▸ Exercise details:
The response must consist of every line of the listing, reproduced verbatim.

── Records for the exercise ──

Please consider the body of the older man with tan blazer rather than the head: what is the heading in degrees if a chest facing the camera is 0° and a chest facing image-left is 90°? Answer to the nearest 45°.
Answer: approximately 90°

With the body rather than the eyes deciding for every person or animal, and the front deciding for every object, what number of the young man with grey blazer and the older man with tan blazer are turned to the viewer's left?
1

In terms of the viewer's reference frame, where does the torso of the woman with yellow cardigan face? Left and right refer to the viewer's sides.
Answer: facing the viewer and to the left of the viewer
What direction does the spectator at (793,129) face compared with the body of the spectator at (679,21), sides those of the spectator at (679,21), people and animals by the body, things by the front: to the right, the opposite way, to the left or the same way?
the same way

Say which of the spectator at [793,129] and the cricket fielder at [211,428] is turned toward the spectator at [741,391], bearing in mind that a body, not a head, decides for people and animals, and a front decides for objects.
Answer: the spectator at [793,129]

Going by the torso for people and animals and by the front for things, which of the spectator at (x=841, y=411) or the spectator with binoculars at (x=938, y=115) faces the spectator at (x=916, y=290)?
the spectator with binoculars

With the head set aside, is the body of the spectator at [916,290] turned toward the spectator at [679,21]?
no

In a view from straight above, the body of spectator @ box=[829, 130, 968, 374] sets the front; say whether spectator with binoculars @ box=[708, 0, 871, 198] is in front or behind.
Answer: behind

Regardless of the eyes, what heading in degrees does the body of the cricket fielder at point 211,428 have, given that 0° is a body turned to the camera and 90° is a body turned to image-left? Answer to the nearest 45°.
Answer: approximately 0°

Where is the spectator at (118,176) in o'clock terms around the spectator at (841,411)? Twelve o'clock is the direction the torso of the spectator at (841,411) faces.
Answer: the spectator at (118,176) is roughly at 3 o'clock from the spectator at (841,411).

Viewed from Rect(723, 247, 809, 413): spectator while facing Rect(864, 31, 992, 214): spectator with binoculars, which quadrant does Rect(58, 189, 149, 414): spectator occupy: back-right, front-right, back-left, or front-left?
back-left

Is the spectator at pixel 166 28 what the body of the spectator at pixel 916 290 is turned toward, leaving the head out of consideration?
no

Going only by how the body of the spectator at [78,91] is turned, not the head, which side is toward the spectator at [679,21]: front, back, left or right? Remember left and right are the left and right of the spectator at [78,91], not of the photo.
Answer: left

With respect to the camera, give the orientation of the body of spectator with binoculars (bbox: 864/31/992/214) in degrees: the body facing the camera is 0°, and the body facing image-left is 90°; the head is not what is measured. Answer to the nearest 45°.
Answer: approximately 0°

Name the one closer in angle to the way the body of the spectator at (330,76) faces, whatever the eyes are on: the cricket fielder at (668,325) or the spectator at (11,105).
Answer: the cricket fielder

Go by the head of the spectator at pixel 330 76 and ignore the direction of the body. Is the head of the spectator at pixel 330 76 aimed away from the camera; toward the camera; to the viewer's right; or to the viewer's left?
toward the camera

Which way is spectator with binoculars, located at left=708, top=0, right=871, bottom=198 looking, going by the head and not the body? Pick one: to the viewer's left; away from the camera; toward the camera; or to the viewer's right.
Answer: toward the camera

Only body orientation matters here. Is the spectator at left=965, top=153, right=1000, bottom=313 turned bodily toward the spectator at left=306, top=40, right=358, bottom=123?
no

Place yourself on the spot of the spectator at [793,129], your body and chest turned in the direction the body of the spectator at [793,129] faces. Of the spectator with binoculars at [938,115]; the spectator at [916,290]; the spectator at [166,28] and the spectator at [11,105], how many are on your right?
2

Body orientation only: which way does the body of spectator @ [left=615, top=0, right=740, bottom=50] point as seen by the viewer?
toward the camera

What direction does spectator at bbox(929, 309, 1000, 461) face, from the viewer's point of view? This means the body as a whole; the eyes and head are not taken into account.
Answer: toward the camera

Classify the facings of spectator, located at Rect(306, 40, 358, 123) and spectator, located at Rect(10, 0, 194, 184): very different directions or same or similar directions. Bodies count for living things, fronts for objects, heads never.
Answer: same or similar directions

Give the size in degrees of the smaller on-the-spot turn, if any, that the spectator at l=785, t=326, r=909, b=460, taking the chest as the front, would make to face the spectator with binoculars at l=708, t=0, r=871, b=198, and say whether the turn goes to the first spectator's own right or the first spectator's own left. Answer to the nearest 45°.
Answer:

───

▸ Task response:
Please consider the body of the older man with tan blazer rather than the head: what is the heading in degrees if a chest facing the camera is 0° and a chest facing image-left is 90°? Answer to the nearest 45°.
Answer: approximately 90°

With the body rather than the eyes deciding for every person or animal, and the front deciding for every object, what number of the young man with grey blazer and the older man with tan blazer are turned to the viewer's left?
1

In terms of the viewer's reference frame, where does the torso of the woman with yellow cardigan face? Left and right refer to the viewer's sides.
Answer: facing the viewer and to the left of the viewer
What direction does the spectator at (793,129) face compared with the body of the spectator at (679,21), sides those of the spectator at (679,21), people and animals by the body, things by the front: to the right, the opposite way, to the left or the same way?
the same way

Say which of the spectator at [793,129] and the cricket fielder at [211,428] is turned toward the spectator at [741,391], bearing in mind that a body, not a head, decides for people and animals, and a front decides for objects.
Answer: the spectator at [793,129]

Going by the torso for people and animals and by the front for things, which of the spectator at (x=841, y=411) or the spectator with binoculars at (x=938, y=115) faces the spectator at (x=916, y=290)?
the spectator with binoculars

With the head set aside, is the body of the spectator at [916,290] turned toward the spectator at [679,21]?
no

In a view from straight above, the body of spectator @ box=[829, 130, 968, 374] sets the front; say whether spectator with binoculars @ box=[708, 0, 871, 198] is in front or behind.
Answer: behind

Regardless of the eyes, what heading in degrees does the body of the cricket fielder at point 211,428 have, given that 0° is a body turned to the camera and 90° is a body turned to image-left? Answer to the nearest 45°.
Answer: approximately 0°

Where is the spectator at (118,176) in o'clock terms around the spectator at (841,411)? Twelve o'clock is the direction the torso of the spectator at (841,411) faces.
Answer: the spectator at (118,176) is roughly at 3 o'clock from the spectator at (841,411).

Viewed from Rect(723, 247, 809, 413): spectator while facing Rect(864, 31, 992, 214): spectator with binoculars, which quadrant does Rect(58, 189, 149, 414): spectator occupy: back-right, front-right, back-left, or front-left?
back-left

Is the spectator at pixel 166 28 what the body of the spectator at pixel 916 290 is turned toward, leaving the head out of consideration?
no

Going only by how the body of the spectator at [78,91] is turned, not the head, which side is toward the spectator at [679,21]: front, back, left or right? Remember left and right are the left and right of the spectator at [78,91], not of the photo.
Answer: left

With respect to the camera, give the orientation of the body of spectator with binoculars (bbox: 864/31/992/214) in degrees: the body facing the camera is 0°, and the body facing image-left is 90°; the head is not what is measured. Answer to the nearest 45°.
Answer: approximately 0°

Name the one closer in angle to the way the body of the spectator at (330,76) faces, whatever the eyes are on: the cricket fielder at (668,325) or the spectator at (11,105).
Answer: the cricket fielder

Go by the head of the spectator at pixel 330 76 and ignore the direction of the body. Is the head of the spectator at pixel 330 76 aimed away from the camera; toward the camera; to the viewer's right; or to the viewer's left?
toward the camera

Which way is spectator with binoculars, located at left=708, top=0, right=871, bottom=198 looking, going by the head and not the body? Pick one: to the viewer's left; away from the camera; toward the camera; or to the viewer's right.
Answer: toward the camera

Only body orientation matters here. Is the spectator at left=965, top=153, right=1000, bottom=313 turned bodily toward the spectator at left=306, top=40, right=358, bottom=123?
no

Place yourself on the spot of the spectator at [793,129], your body and chest turned in the direction the body of the spectator at [793,129] faces. Of the spectator with binoculars at [938,115]; the spectator at [916,290]; the spectator at [166,28] and the spectator at [11,105], how many are on your right?
2

Body orientation only: which way does the body of spectator @ [left=615, top=0, right=740, bottom=50] point as seen by the viewer?
toward the camera

What direction does spectator at bbox(929, 309, 1000, 461) face, from the viewer's point of view? This means the body as a whole; the eyes and head are not taken into account.
Answer: toward the camera

Classify the facings of spectator, located at Rect(306, 40, 358, 123) and spectator, located at Rect(10, 0, 194, 184): very different directions or same or similar directions. Bodies count for living things, fronts for objects, heads never.
Answer: same or similar directions

Give the size in degrees of the smaller on-the-spot turn, if any, that the spectator at l=785, t=326, r=909, b=460, taking the chest as the front, would make to face the spectator with binoculars at l=708, t=0, r=871, b=198, and say whether the turn goes to the first spectator's own right or the first spectator's own left. Answer to the nearest 45°.
Answer:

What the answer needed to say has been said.